(Material supplied)

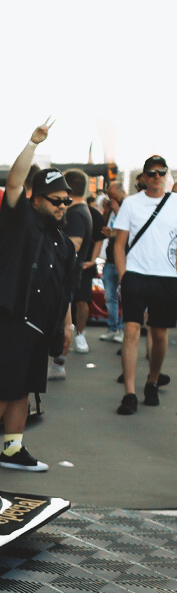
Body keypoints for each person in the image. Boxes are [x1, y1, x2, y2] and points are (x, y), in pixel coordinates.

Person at [0, 122, 76, 474]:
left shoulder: (63, 243)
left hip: (40, 326)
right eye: (56, 201)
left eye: (66, 201)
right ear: (36, 198)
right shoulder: (19, 219)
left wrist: (66, 326)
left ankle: (13, 450)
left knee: (24, 388)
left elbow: (65, 288)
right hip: (9, 318)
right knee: (1, 385)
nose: (62, 206)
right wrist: (32, 143)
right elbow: (14, 182)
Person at [112, 153, 177, 413]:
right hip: (136, 274)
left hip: (167, 277)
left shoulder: (175, 203)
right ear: (144, 176)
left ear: (166, 174)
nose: (157, 177)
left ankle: (153, 381)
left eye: (162, 172)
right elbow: (119, 244)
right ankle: (129, 393)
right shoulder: (131, 203)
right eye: (152, 172)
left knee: (159, 334)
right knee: (131, 331)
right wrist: (124, 276)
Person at [64, 170, 100, 353]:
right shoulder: (79, 211)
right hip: (75, 270)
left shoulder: (76, 214)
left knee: (66, 317)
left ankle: (61, 357)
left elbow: (73, 246)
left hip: (72, 272)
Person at [98, 180, 125, 342]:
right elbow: (101, 227)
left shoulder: (127, 208)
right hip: (109, 259)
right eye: (109, 196)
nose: (111, 199)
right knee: (110, 297)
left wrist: (118, 210)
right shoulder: (110, 210)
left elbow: (128, 231)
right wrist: (107, 211)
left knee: (125, 297)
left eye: (114, 196)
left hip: (124, 260)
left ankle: (122, 330)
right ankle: (112, 328)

(Task details)
Once you reach the line that holds "left elbow: (128, 231)", print it and every line after it through the end of the records, word for word.

(Task response)
left elbow: (128, 231)
right wrist: (107, 211)
left knee: (125, 297)
left eye: (114, 196)
left hip: (124, 260)
left ankle: (122, 330)
right ankle: (112, 328)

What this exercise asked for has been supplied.